Last week's blog had Natalie Bennett at Making Money Work, asking: Could monetary policy do anything about inequality? Steve Keen said that dealing with private debt would address inequality and it was his suggestion that one-off payments to everyone could tackle this, on the condition that debts be repaid first. Lord Turner didn't think there is a 'magic...costless way' of addressing inequality - the way to do this is progressive taxation.

Philip Aldrick (The Times 19 Sept) QE spared Britain a recession...  is particularly clear that monetary policy increased inequality by creating asset price bubbles such as in gilts, bonds and house prices. Inflation is rocketing in these assets, leading, for example, to fading hopes for first-time homeowners.  Low interest rate funding and high demand from UK and non-UK owners buying to let inflates this bubble. [ Private Eye has a searchable map of such overseas owned properties using Land Registry data. Check your area! Whole streets in London are foreign owned].

Clearly monetary policy as carried out since QE in 2009 has increased inequality in housing. But Anatole Kaletsky in Prospect Magazine: How Corbynomics could work  has a neat solution. Instead of QE's £375bn spent to prop up financial markets ('making the rich richer') he proposes that this could have been spent by being given via a weekly £20 payment, to every 'man, woman and child in the UK' until UK growth returned to pre-crisis levels. He proposed this back in 2012. The Free Lunch Blog mentions it here.

So monetary policy could reduce inequality - since equal payments to all inevitably raises living standards proportionally more for the less well off. As long as conditions are strictly adhered to as to the eventual termination of the payment no harm would be done.

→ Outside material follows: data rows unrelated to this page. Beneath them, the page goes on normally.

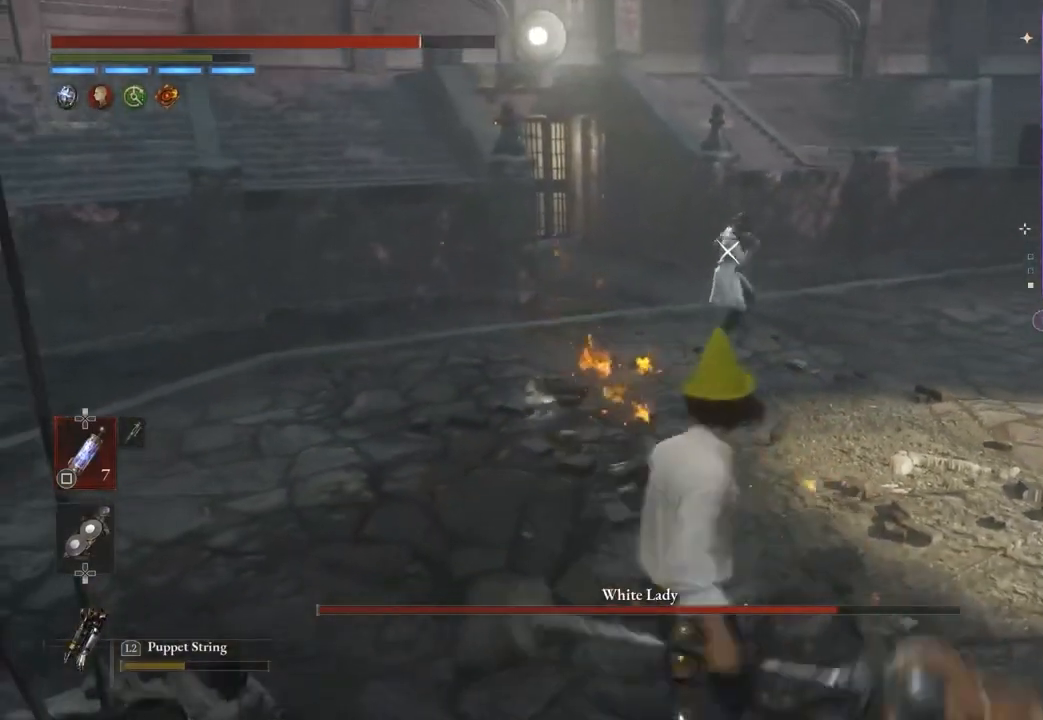
{"buttons": [], "left_stick": "down-right", "right_stick": "center", "events": [[433, "left_stick", "down-right"]]}
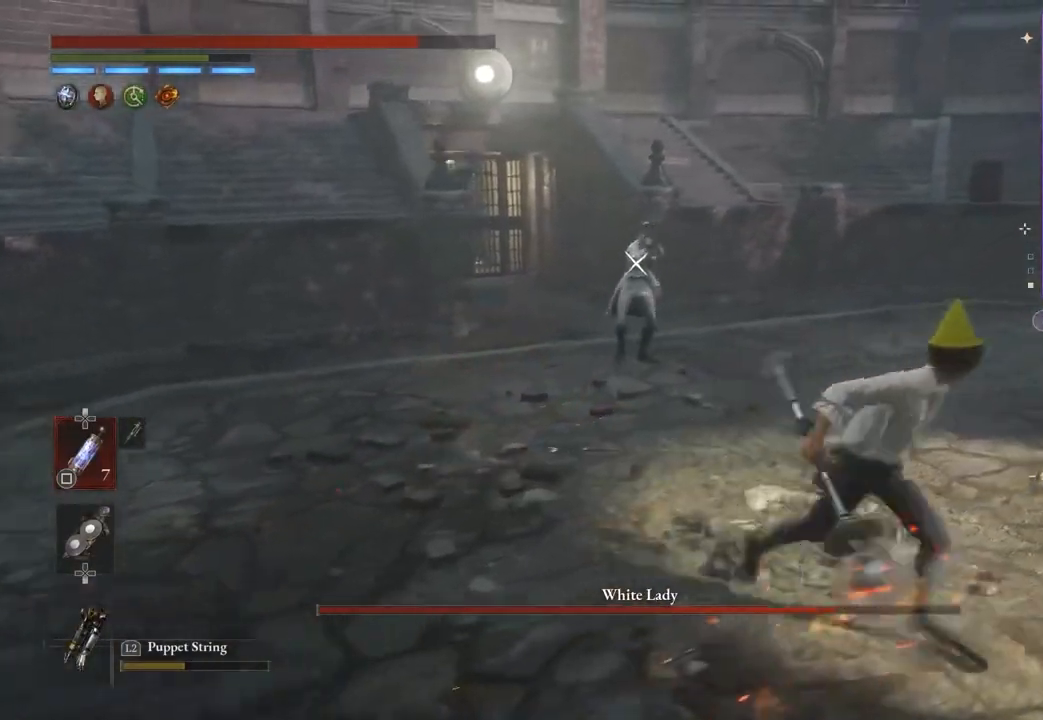
{"buttons": [], "left_stick": "center", "right_stick": "center", "events": [[500, "left_stick", "center"]]}
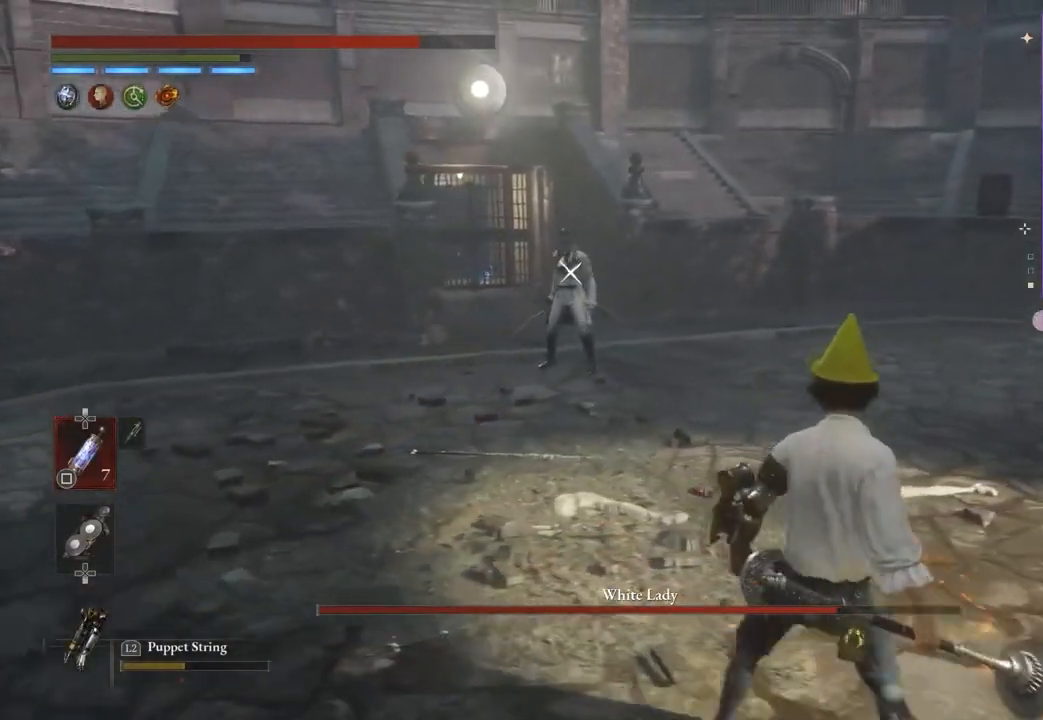
{"buttons": [], "left_stick": "center", "right_stick": "center", "events": []}
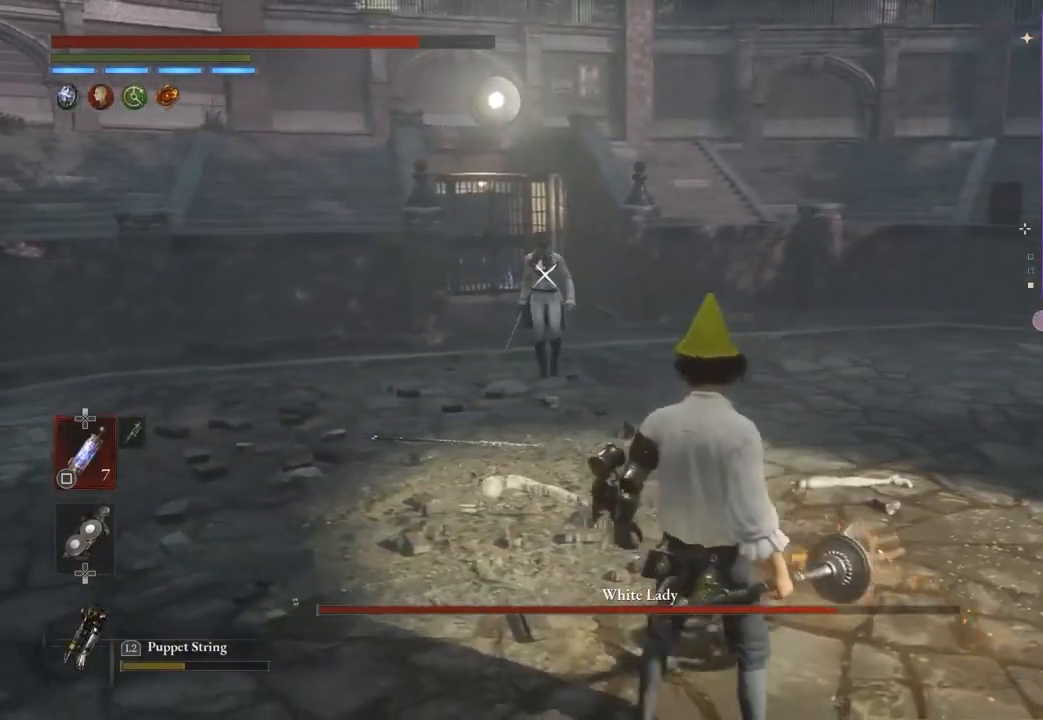
{"buttons": [], "left_stick": "right", "right_stick": "center", "events": [[67, "left_stick", "up"], [300, "left_stick", "center"], [500, "left_stick", "right"]]}
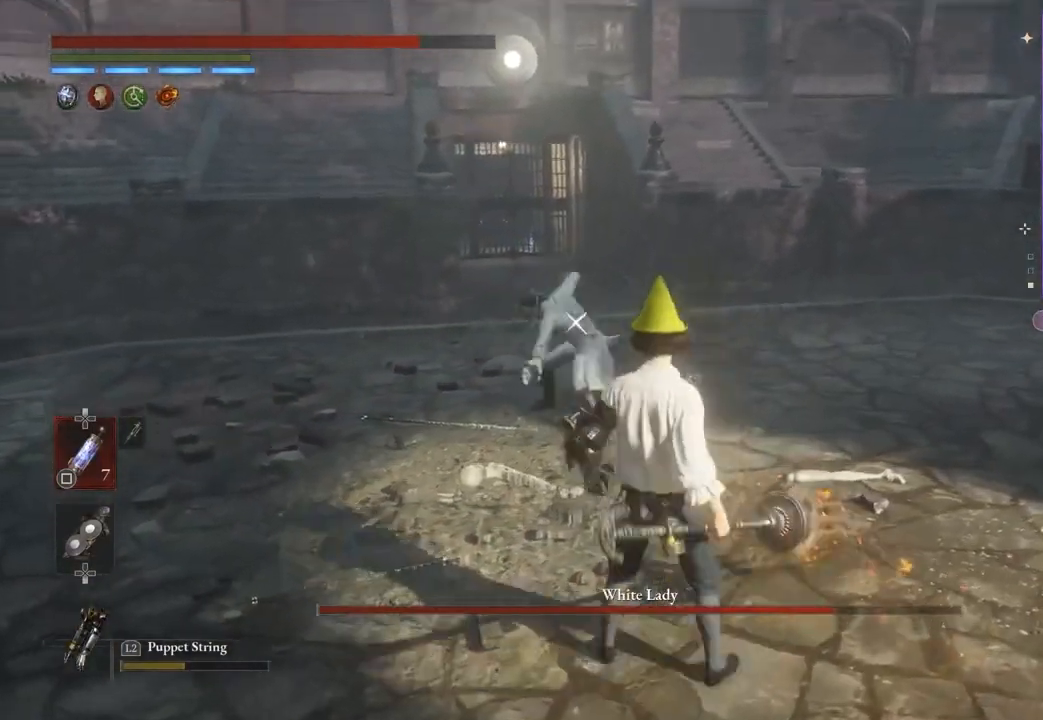
{"buttons": [], "left_stick": "right", "right_stick": "center", "events": []}
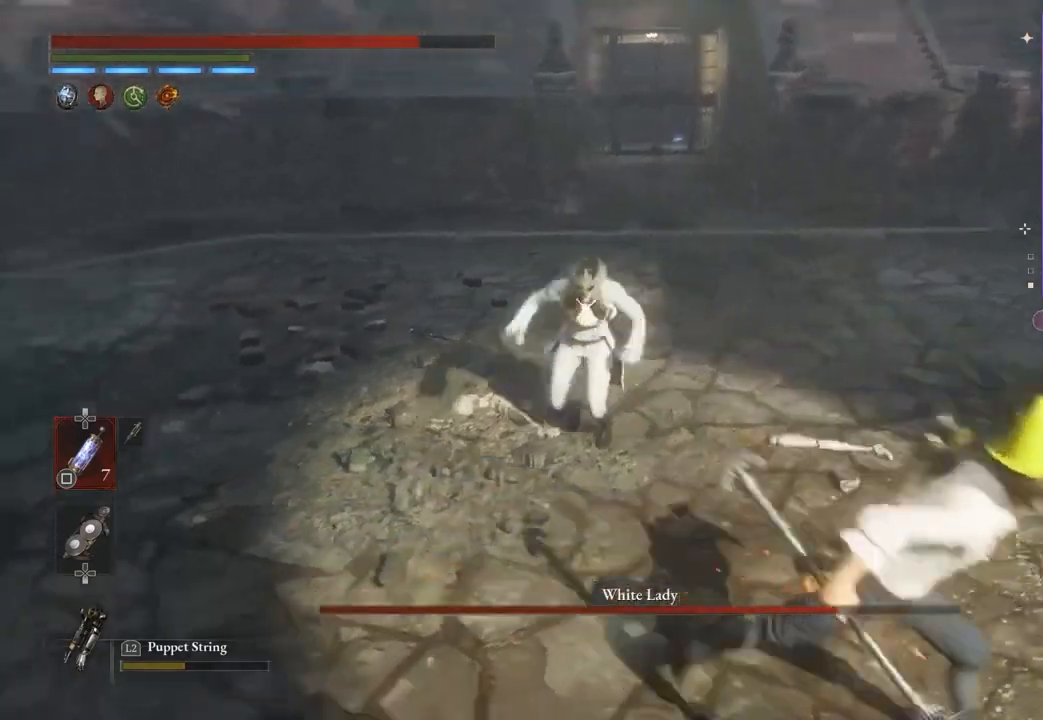
{"buttons": [], "left_stick": "up-right", "right_stick": "center", "events": [[33, "left_stick", "up-right"]]}
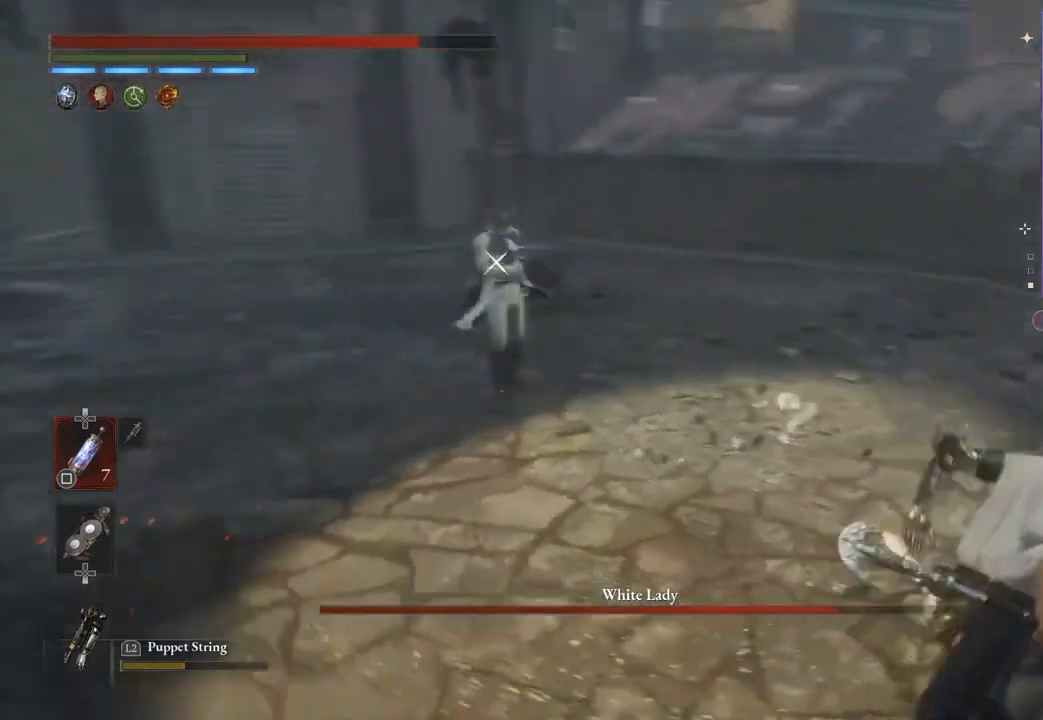
{"buttons": [], "left_stick": "right", "right_stick": "center", "events": [[467, "left_stick", "right"]]}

That would be a temporary remedy for a sluggish economy. (NB: temporary QE has lasted 6 years so far). But politicians would be wary of the dangers of launching such a citizen-based policy because it would be difficult to stop politically when the monetary need was over. What would be needed to take over would be a similar payment to all but funded by reform of the welfare/tax balanced budget. Such a Citizen's Dividend / Basic Income would need to be established by the end of the monetary booster to avoid the pressure on politicians to extend the  monetary policy dangerously beyond its period of monetary need. Basic Income UK and Citizen's Income Trust have the details of an unconditional non-withdrawable payment to all, as of right.and it is broadly affordable within current budgets. That is the policy that would establish a new citizen's right, like voting, education and a health service.

Another use of monetary policy to promote sustainable growth is suggested by Prof Richard Werner: that credit creating institutions could provide monetary incentives for education purposes '$100,000 for each child born...such a policy would not be inflationary: among all inputs into the production function, human resources are by far the most important.' (New Paradigm in Macroeconomics p340).
To ensure good education for all must be among the most effective ways of poverty reduction and thereby inequality.

Inequality reduction by monetary means would not be magic - merely an effective policy against poverty and as a means of growing the economy.

But QE is magic - for wealthy people. From early 2009 when QE started the UK FTSE 100 share index to date has gained over 60% & UK house prices have risen 67%.

Strange how central bankers and governments fail to take easy steps to help the poor but so easily open doors for the rich to garner greater riches. The Monetary Policy Committee at the Bank of England has met dozens of times since QE started and resolved every time to keep interest rates at 0.5%. Their learned deliberations have now blown up another asset price bubble. Is the BoE really so partisan that it cannot think beyond top layer wealth creation as the sole answer to the crisis? Is it really there for the good of all - as might expected in a democracy? Presumably our government in meekly acquiescing to a measure that has achieved so little for so long, wholly agrees with it.

Bank of England independence is strongly defended. The question to be put is: How dependent on central bank policies ought the government to be?